Hashicorp Nomad in Production

Koh Rong, Cambodia

Installation

Download a pre-compiled binary (Check latest Binary Version here) and run it on your machine locally. You can also verify the binary using the available SHA-256 sums:

wget https://releases.hashicorp.com/nomad/1.1.6/nomad_1.1.6_linux_amd64.zip
wget https://releases.hashicorp.com/nomad/1.1.6/nomad_1.1.6_SHA256SUMS

The SHA256SUMS shows me the corresponding check sum for this file:

93f287758a464930e35cd1866167f05a3a6a48af2b0e010dfc0fbc914ae2f830  nomad_1.1.6_linux_amd64.zip

The following command has to give you the same sum - if you downloaded the correct version of the file:

sha256sum nomad_1.1.6_linux_amd64.zip
93f287758a464930e35cd1866167f05a3a6a48af2b0e010dfc0fbc914ae2f830 nomad_1.1.6_linux_amd64.zip

Now that we know that the zip container has not been tempered with we can unzip it to a place that is in our system PATH:

echo $PATH

/usr/local/sbin:/usr/local/bin:/usr/sbin:/usr/bin:/sbin:/bin
unzip ./nomad_1.1.6_linux_amd64.zip
rm ./nomad_1.1.6_linux_amd64.zip
mv nomad /usr/bin/nomad

Verify that it is working:

nomad -v
Nomad v1.1.6 (b83d623fb5ff475d5e40df21e9e7a61834071078)

Configuration

Prepare configuration and data directories:

mkdir /etc/nomad.d
mkdir -p /opt/nomad/data

Add a default configuration file:

nano /etc/nomad.d/nomad.hcl

I added an advertise block specifies the advertise address for individual network services. Both the RPC and the serf interface will be accessible for the other Nomad clients - so they are bound to the WAN IP of your server. But the HTTP interface (web user interface) I only want to be able to use via SSH on localhost:

Note: Binding http to localhost makes the Nomad Web UI unavailable but also closes the HTTP REST API for clients. You will no longer be able to send GET or POST request to your server.

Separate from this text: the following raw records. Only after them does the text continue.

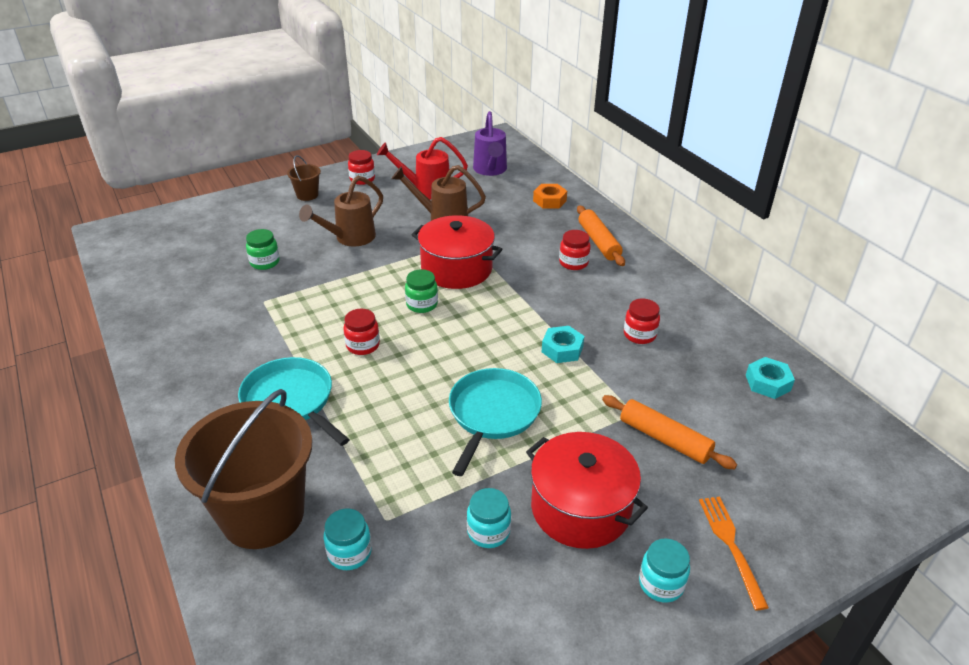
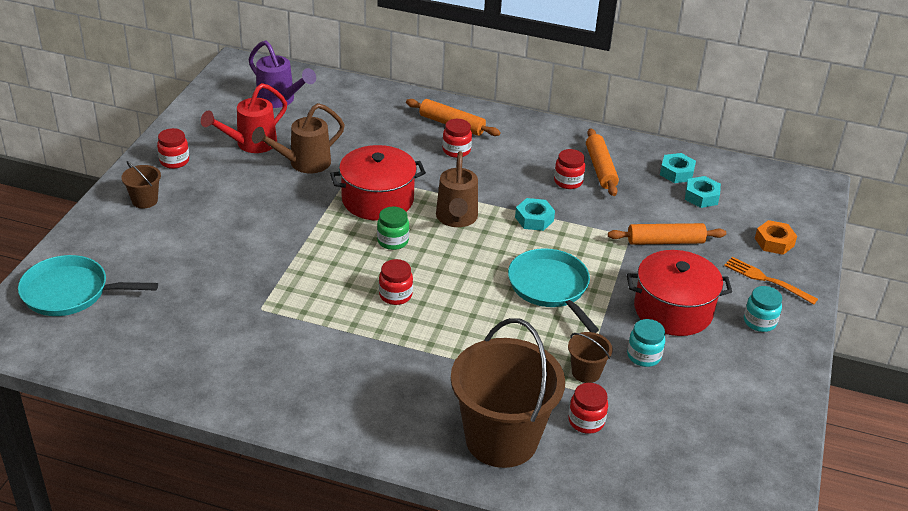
camera: 45 degrees left, 0 degrees up
turquoise pan [238,357,350,446] -> turquoise pan moved to [18,255,158,316]
green jar [246,229,280,270] -> none
brown watering can [299,176,383,246] -> brown watering can moved to [436,151,478,227]
turquoise jar [324,509,372,570] -> red jar [568,383,608,434]
orange nut [533,184,567,208] -> orange nut moved to [755,220,797,255]
none -> brown bucket [568,332,613,383]
none -> orange rolling pin [586,128,619,196]
none -> turquoise nut [685,176,721,208]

  • http - The address to advertise for the HTTP interface. This should be reachable by all the nodes from which end users are going to use the Nomad CLI tools.

  • rpc - The address advertised to Nomad client nodes. This allows advertising a different RPC address than is used by Nomad Servers such that the clients can connect to the Nomad servers if they are behind a NAT.

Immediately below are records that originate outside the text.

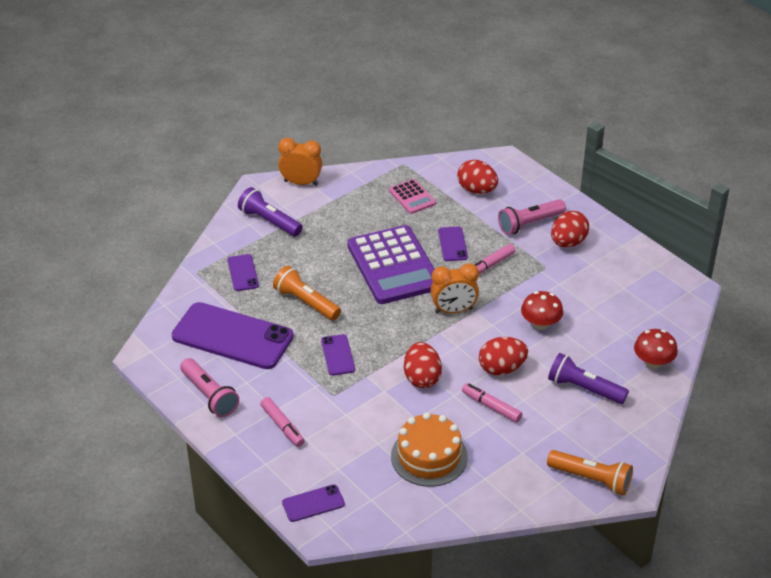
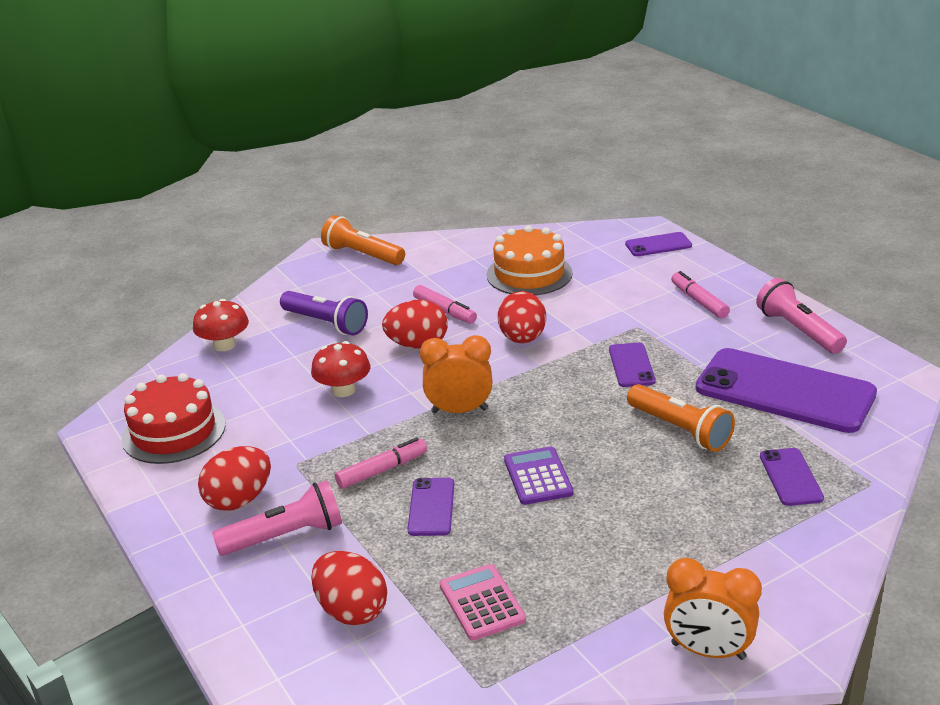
camera: 170 degrees left, 10 degrees down
purple flashlight [238,187,303,236] -> none
purple calculator [347,225,434,304] -> purple calculator [504,447,573,505], size x0.48
none -> red cake [121,373,226,464]

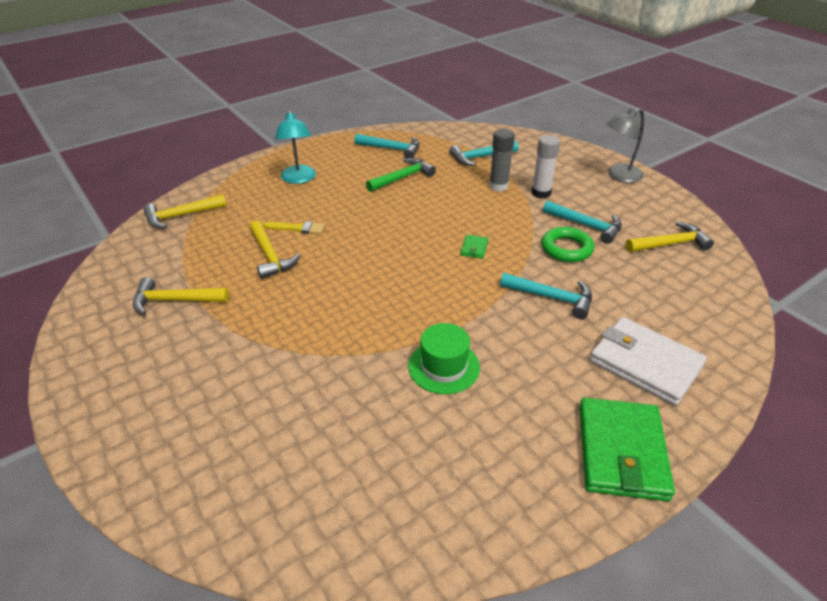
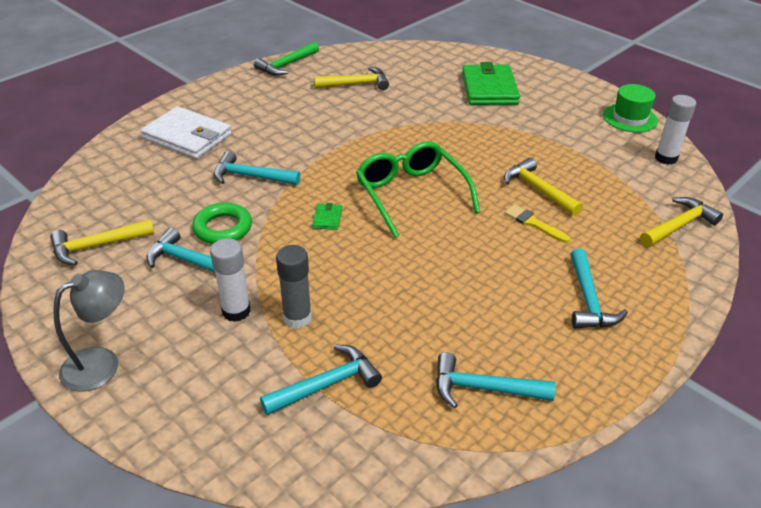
camera: 170 degrees right, 0 degrees up
yellow hammer [133,277,229,315] -> yellow hammer moved to [314,67,389,90]
yellow brush [263,221,325,234] -> yellow brush turned 45 degrees clockwise [504,204,570,243]
turquoise lamp [275,109,316,184] -> turquoise hammer [570,249,628,329]
green hammer [366,158,436,192] -> green hammer moved to [254,42,319,76]
green hat [408,323,480,394] -> green hat moved to [603,84,658,132]
green wallet [579,398,675,501] -> green wallet moved to [462,62,520,105]
none -> green glasses [356,141,480,238]
none -> white glue stick [655,95,696,165]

  • serf - The address advertised for the gossip layer. This address must be reachable from all server nodes. It is not required that clients can reach this address. Nomad servers will communicate to each other over RPC using the advertised Serf IP and advertised RPC Port.

## https://www.nomadproject.io/docs/agent/configuration
name = "my_server_name"
datacenter = "my_data_center"
data_dir = "/opt/nomad/data"
bind_addr = "0.0.0.0"

advertise {
# Defaults to the first private IP address.
http = "127.0.0.1"
rpc = "1.2.3.4"
serf = "1.2.3.4"
}

ports {
# Change the default ports below
http = 4646
rpc = 4647
serf = 4648
}

server {
enabled = true
bootstrap_expect = 1
}

client {
enabled = true
servers = ["127.0.0.1:4647"]
}

## Connect to Consul service if available
## consul {
## address = "1.2.3.4:8500"
## }

## https://www.nomadproject.io/docs/agent/configuration/index.html#log_level
## [WARN|INFO|DEBUG]
log_level = "INFO"
log_rotate_duration = "30d"
log_rotate_max_files = 12

We can test-run this Master/Minion configuration with:

nomad agent -config /etc/nomad.d -bind 1.2.3.4

==> WARNING: Bootstrap mode enabled! Potentially unsafe operation.
==> Loaded configuration from /etc/nomad.d/nomad.hcl
==> Starting Nomad agent...
==> Nomad agent configuration:

Advertise Addrs: HTTP: 127.0.0.1:4646; RPC: 1.2.3.4:9020; Serf: 1.2.3.4:9408
Bind Addrs: HTTP: 0.0.0.0:4646; RPC: 0.0.0.0:9020; Serf: 0.0.0.0:9408
Client: true
Log Level: INFO
Region: global (DC: mydatacenter)
Server: true
Version: 1.1.6

==> Nomad agent started! Log data will stream in below:

nomad.raft: failed to make requestVote RPC: target="{Voter IP-ADDRESS:4647 IP-ADDRESS:4647}" error="dial tcp IP-ADDRESS:4647: connect: connection refused" I started the server with default ports, changed the ports and restarted. But now I started seeing the error message above - connection refused on default port. Clear the data dir rm -rf /opt/nomad/data/* to get rid of it.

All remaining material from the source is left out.